■ **Quoted passage**:
□ □ □ □ □

Heart-Rending Stories
Tue 5:12 pm +01:00, 28 Jul 2020Latest News
I’ve been sent a harrowing story by a reader who works for a cancer charity.
I don’t know if this story is helpful to you at all, but I work for a national cancer charity answering support calls. I had an extremely distressing call the other week from an 90 year-old lady whose 69 year-old daughter who was in a hospice due to her advanced cancer.
The lady told me that she hadn’t seen her daughter for months – since lockdown was imposed – and knowing her daughter didn’t have long left she drove to the hospice, desperate to see her, only to be refused at the front door. Worse still, she said she was verbally reprimanded by the manager for trying to come in and told that she was putting herself and everyone else at risk.
Her daughter died a few days later. She never got to say her goodbyes….
On the phone to me, the lady was emotionally distraught, crying inconsolably. She also told me that she lives alone and had been self-isolating herself since February, which she has really struggled with as well. I have been supporting cancer patients for many years and never been lost for words, but on this occasion I was. I just felt so angry inside.

□ □ □ □ □

[Dataset excerpts]
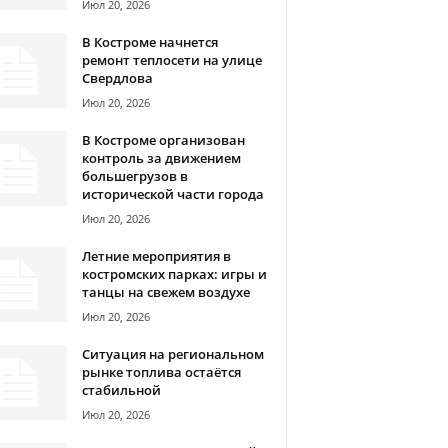
Июл 20, 2026
В Костроме начнется
ремонт теплосети на улице
Свердлова
Июл 20, 2026
В Костроме организован
контроль за движением
большегрузов в
исторической части города
Июл 20, 2026
Летние мероприятия в
костромских парках: игры и
танцы на свежем воздухе
Июл 20, 2026
Ситуация на региональном
рынке топлива остаётся
стабильной
Июл 20, 2026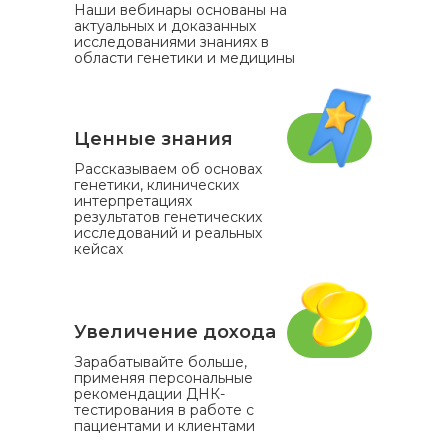
Наши вебинары основаны на
актуальных и доказанных
исследованиями знаниях в
области генетики и медицины
Ценные знания
Рассказываем об основах
генетики, клинических
интерпретациях
результатов генетических
исследований и реальных
кейсах
Увеличение дохода
Зарабатывайте больше,
применяя персональные
рекомендации ДНК-
тестирования в работе с
пациентами и клиентами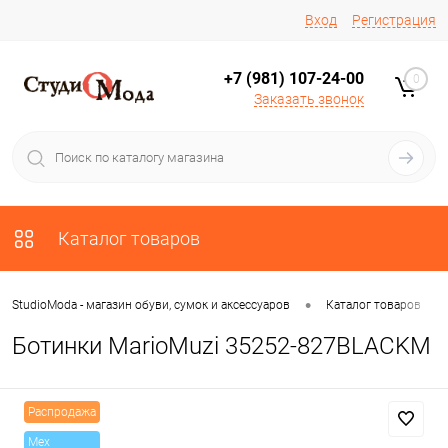
Вход
Регистрация
+7 (981) 107-24-00
0
Заказать звонок
Каталог товаров
•
•
StudioModa - магазин обуви, сумок и аксессуаров
Каталог товаров
Ботинки MarioMuzi 35252-827BLACKM
Распродажа
Mex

□ □ □ □ □

■ **Exercise requirements**:
- 1) Copy the passage of the hospice story starting at "I don’t know" and ending at "say her goodbyes….".
- 2) Summarize the hospice story in three sentences.
The dataset excerpts have nothing to do with what you are asked to do here.

■ **Outputs in order**:
- 1)
I don’t know if this story is helpful to you at all, but I work for a national cancer charity answering support calls. I had an extremely distressing call the other week from an 90 year-old lady whose 69 year-old daughter who was in a hospice due to her advanced cancer.
The lady told me that she hadn’t seen her daughter for months – since lockdown was imposed – and knowing her daughter didn’t have long left she drove to the hospice, desperate to see her, only to be refused at the front door. Worse still, she said she was verbally reprimanded by the manager for trying to come in and told that she was putting herself and everyone else at risk.
Her daughter died a few days later. She never got to say her goodbyes….

- 2) A reader who answers support calls for a national cancer charity recounted a call from a 90-year-old woman whose 69-year-old daughter was in a hospice with advanced cancer. The woman had not seen her daughter since lockdown, and when she drove to the hospice she was refused at the front door and reprimanded by the manager; her daughter died a few days later without her getting to say goodbye. The woman was distraught on the phone, and the reader, who had never before been lost for words in years of supporting cancer patients, was left speechless and angry.